A few things this model isn't built for:

- **Long documents.** Training context was capped at 2048
  tokens. Anything much longer than a few paragraphs is out of distribution.
- **Multi-asset reasoning.** It classifies the sentiment of a single piece
  of text. It won't aggregate across multiple headlines or weigh sources.
- **Numerical reasoning.** It can read "beats by 12%" and call that
  positive, but it isn't doing math. Don't ask it to forecast.
- **Languages other than English.** Training data was English only.
- **Background knowledge.** If the headline needs you to know what a
  company does, the model only has whatever was in its base pretraining.
  It can't look anything up.
- **Three labels, hard cutoffs.** The output space is positive / negative /
  neutral. If you need a 5-class scale or a continuous score, you'll need
  to retrain or post-process.

## Training details

| | |
|---|---|
| Upstream base model | [facebook/MobileLLM-R1-950M](https://huggingface.co/facebook/MobileLLM-R1-950M) |
| Loading mirror | [facebook/MobileLLM-R1-950M](https://huggingface.co/facebook/MobileLLM-R1-950M) (Unsloth's pre-quantized copy) |
| Dataset | [Ayansk11/FinSenti-Dataset](https://huggingface.co/datasets/Ayansk11/FinSenti-Dataset) (~15.2K train per stage, 50.8K total across splits) |
| SFT length | ~1.6 hours on A100 80GB |
| GRPO budget | 3000 steps with early stopping (best near step ~200) |
| Best GRPO reward | ~3.29 / 4.0 |
| Adapter | LoRA (r=16, alpha=32) on q/k/v/o/gate/up/down projections |
| Sequence length | 2048 |
| Optimizer | AdamW (8-bit), cosine LR schedule |
| Hardware | NVIDIA A100 80GB (Indiana University BigRed200 cluster) |
| Frameworks | PEFT + bitsandbytes (no Unsloth - llama4_text arch unsupported) |

## Related FinSenti models

Other sizes and bases trained with the same recipe:

- **Qwen3**: [Qwen3-0.6B](https://huggingface.co/Ayansk11/FinSenti-Qwen3-0.6B), [Qwen3-1.7B](https://huggingface.co/Ayansk11/FinSenti-Qwen3-1.7B), [Qwen3-4B](https://huggingface.co/Ayansk11/FinSenti-Qwen3-4B), [Qwen3-8B](https://huggingface.co/Ayansk11/FinSenti-Qwen3-8B)
- **Qwen3.5**: [Qwen3.5-0.8B](https://huggingface.co/Ayansk11/FinSenti-Qwen3.5-0.8B), [Qwen3.5-2B](https://huggingface.co/Ayansk11/FinSenti-Qwen3.5-2B), [Qwen3.5-4B](https://huggingface.co/Ayansk11/FinSenti-Qwen3.5-4B), [Qwen3.5-9B](https://huggingface.co/Ayansk11/FinSenti-Qwen3.5-9B)
- **DeepSeek**: [DeepSeek-R1-1.5B](https://huggingface.co/Ayansk11/FinSenti-DeepSeek-R1-1.5B)
- **Tiny-LLM**: [Tiny-LLM-10M](https://huggingface.co/Ayansk11/FinSenti-Tiny-LLM-10M)
- **Llama-3**: [Llama-3.2-1B](https://huggingface.co/Ayansk11/FinSenti-Llama-3.2-1B)
- **SmolLM**: [SmolLM-1.7B](https://huggingface.co/Ayansk11/FinSenti-SmolLM-1.7B)

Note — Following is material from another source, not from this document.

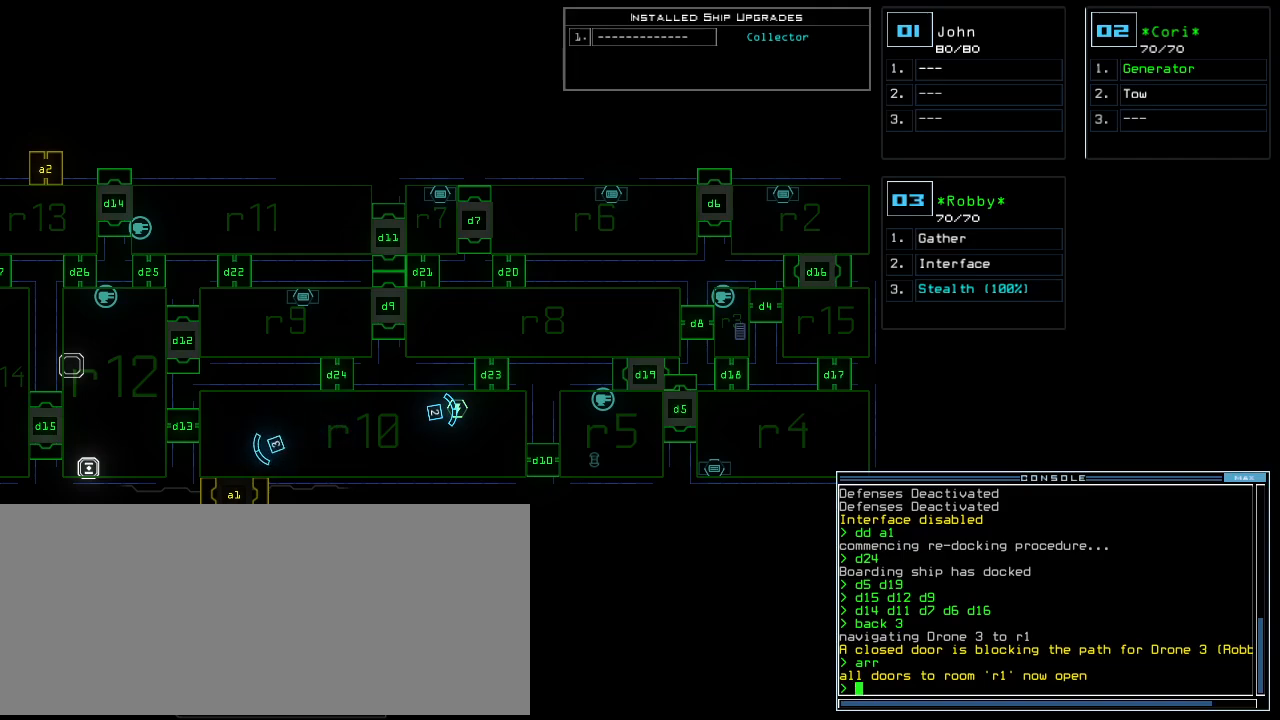
Gameplay with keyboard; each line is a JSON object with the keys held at the frame after it. "events" lists presses ("down") and releases ("up") of ".", "0", "1", "2", "3", "4", "5", "6", "7", "8", "9", "a", "b", "backspace", "c", "caps_lock", "comma", "ctrl_l", "ctrl_r", "d", "down", "e", "equals", "escape", "f", "f8", "g", "h", "i", "j", "k", "l", "left", "m", "minus", "n", "o", "p", "q", "quote", "r", "return", "right", "s", "semicolon", "shift_l", "shift_r", "space", "t", "tab", "tilde", "u", "up", "v", "w", "x", "y" and "z" between this image and that frame as [ms after this image, input, new state], when the widget could be followed in between. No other keys are recorded. Mouse input is not recorded.
{"keys": ["left"], "events": [[200, "left", "down"]]}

There's a GGUF build of this same model at
[Ayansk11/FinSenti-MobileLLM-R1-950M-GGUF](https://huggingface.co/Ayansk11/FinSenti-MobileLLM-R1-950M-GGUF) for Ollama and
llama.cpp, and the dataset itself is at
[Ayansk11/FinSenti-Dataset](https://huggingface.co/datasets/Ayansk11/FinSenti-Dataset).

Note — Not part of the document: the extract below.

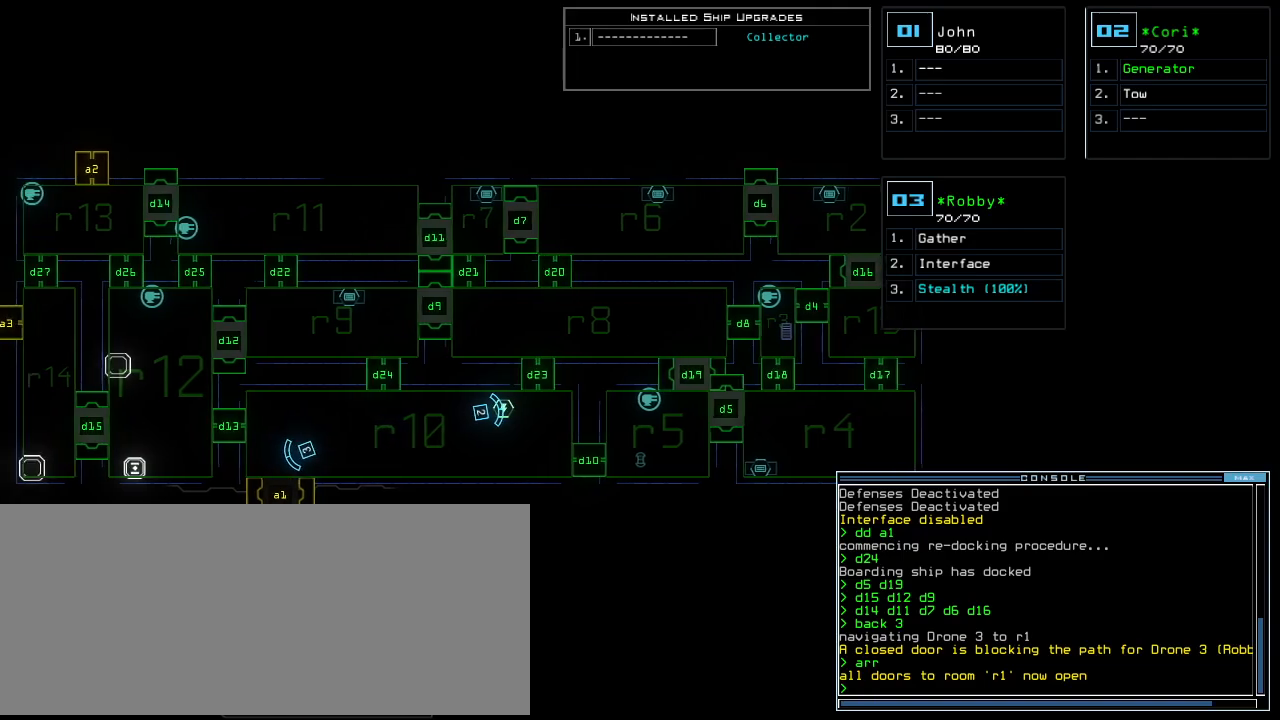
{"keys": [], "events": [[400, "left", "up"]]}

If you're picking a size, a rough guide:

- **Need it on a phone or browser?** Look at the smallest model in the
  group (Qwen3-0.6B) or its GGUF.
- **Laptop with no GPU?** Any model up to ~2B as Q4_K_M GGUF works.
- **Single 8-12 GB GPU?** The 1.5B-4B sizes are the sweet spot.
- **Server or workstation?** The 8B / 9B variants give the best reasoning
  but need the memory.

## Citation

If you use this model in research, please cite:

```bibtex
@misc{shaikh2026finsenti,
  title  = {FinSenti: Small Language Models for Financial Sentiment with Chain-of-Thought Reasoning},
  author = {Shaikh, Ayan},
  year   = {2026},
  url    = {https://huggingface.co/collections/Ayansk11/finsenti},
  note   = {Indiana University}
}
```

## License

Apache 2.0, same as the base model.

## Acknowledgements

Trained on the Indiana University BigRed200 cluster.
Thanks to the Unsloth and TRL teams for the trainer stack, and to the
Qwen / DeepSeek teams for the base models.